## Task goal
Transcribe each entry so that it matches the original exactly.

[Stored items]
—————

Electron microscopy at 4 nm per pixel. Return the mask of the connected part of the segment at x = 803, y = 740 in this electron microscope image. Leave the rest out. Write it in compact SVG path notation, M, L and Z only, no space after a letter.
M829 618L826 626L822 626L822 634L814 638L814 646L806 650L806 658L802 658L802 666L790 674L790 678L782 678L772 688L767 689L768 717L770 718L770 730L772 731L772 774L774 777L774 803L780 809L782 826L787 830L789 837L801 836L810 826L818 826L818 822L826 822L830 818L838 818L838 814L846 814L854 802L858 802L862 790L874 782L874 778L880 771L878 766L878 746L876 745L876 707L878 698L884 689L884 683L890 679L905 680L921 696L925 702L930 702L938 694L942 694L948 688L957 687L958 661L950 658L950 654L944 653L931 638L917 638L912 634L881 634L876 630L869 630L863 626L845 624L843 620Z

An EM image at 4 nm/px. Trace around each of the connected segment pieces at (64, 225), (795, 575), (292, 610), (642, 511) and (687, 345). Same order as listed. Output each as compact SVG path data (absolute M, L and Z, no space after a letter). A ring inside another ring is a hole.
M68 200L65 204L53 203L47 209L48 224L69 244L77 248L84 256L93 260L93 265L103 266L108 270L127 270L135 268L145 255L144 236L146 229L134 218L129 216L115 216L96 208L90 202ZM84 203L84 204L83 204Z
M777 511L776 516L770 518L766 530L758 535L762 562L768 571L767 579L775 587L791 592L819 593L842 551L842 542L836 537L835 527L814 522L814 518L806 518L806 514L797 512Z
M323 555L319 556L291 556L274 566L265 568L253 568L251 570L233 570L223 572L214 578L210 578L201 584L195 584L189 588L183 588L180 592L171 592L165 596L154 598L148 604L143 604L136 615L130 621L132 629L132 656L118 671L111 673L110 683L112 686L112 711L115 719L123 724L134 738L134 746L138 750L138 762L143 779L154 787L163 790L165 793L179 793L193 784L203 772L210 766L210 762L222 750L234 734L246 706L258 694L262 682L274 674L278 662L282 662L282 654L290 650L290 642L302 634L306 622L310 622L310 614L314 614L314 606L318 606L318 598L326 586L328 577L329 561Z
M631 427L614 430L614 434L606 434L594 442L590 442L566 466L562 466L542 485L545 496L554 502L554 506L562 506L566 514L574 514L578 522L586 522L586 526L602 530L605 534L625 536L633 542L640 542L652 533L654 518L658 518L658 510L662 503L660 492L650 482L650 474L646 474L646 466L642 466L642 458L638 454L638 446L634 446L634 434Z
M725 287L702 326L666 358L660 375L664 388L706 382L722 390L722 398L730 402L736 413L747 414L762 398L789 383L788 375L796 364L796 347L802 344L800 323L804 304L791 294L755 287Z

—————

## Your solution
Electron microscopy at 4 nm per pixel. Return the mask of the connected part of the segment at x = 803, y = 740 in this electron microscope image. Leave the rest out. Write it in compact SVG path notation, M, L and Z only, no space after a letter.
M829 618L826 626L822 626L822 634L814 638L814 646L806 650L806 658L802 658L802 666L790 674L790 678L782 678L772 688L767 689L768 717L770 718L770 730L772 731L772 774L774 777L774 803L780 809L782 826L787 830L789 837L801 836L810 826L818 826L818 822L826 822L830 818L838 818L838 814L846 814L854 802L858 802L862 790L874 782L874 778L880 771L878 766L878 746L876 745L876 707L878 698L884 689L884 683L890 679L905 680L921 696L925 702L930 702L938 694L942 694L948 688L957 687L958 661L950 658L950 654L944 653L931 638L917 638L912 634L881 634L876 630L869 630L863 626L845 624L843 620Z

An EM image at 4 nm/px. Trace around each of the connected segment pieces at (64, 225), (795, 575), (292, 610), (642, 511) and (687, 345). Same order as listed. Output each as compact SVG path data (absolute M, L and Z, no space after a letter). A ring inside another ring is a hole.
M68 200L65 204L53 203L47 209L48 224L69 244L77 248L84 256L93 260L93 265L103 266L108 270L127 270L135 268L145 255L144 236L146 229L134 218L129 216L115 216L96 208L90 202ZM84 203L84 204L83 204Z
M777 511L776 516L770 518L766 530L758 535L762 562L768 571L767 579L775 587L791 592L819 593L842 551L842 542L836 537L835 527L814 522L814 518L806 518L806 514L797 512Z
M323 555L319 556L291 556L274 566L265 568L253 568L251 570L233 570L223 572L214 578L210 578L201 584L195 584L189 588L183 588L180 592L171 592L165 596L154 598L148 604L143 604L136 615L130 621L132 629L132 656L118 671L111 673L110 683L112 686L112 711L115 719L123 724L134 738L134 746L138 750L138 762L143 779L154 787L163 790L165 793L179 793L193 784L203 772L210 766L210 762L222 750L234 734L246 706L258 694L262 682L274 674L278 662L282 662L282 654L290 650L290 642L302 634L306 622L310 622L310 614L314 614L314 606L318 606L318 598L326 586L328 577L329 561Z
M631 427L614 430L614 434L606 434L594 442L590 442L566 466L562 466L542 485L545 496L554 502L554 506L562 506L566 514L574 514L578 522L586 522L586 526L602 530L605 534L625 536L633 542L640 542L652 533L654 518L658 518L658 510L662 503L660 492L650 482L650 474L646 474L646 466L642 466L642 458L638 454L638 446L634 446L634 434Z
M725 287L702 326L666 358L660 375L664 388L706 382L722 390L722 398L730 402L736 413L747 414L762 398L789 383L788 375L796 364L796 347L802 344L800 323L804 304L791 294L755 287Z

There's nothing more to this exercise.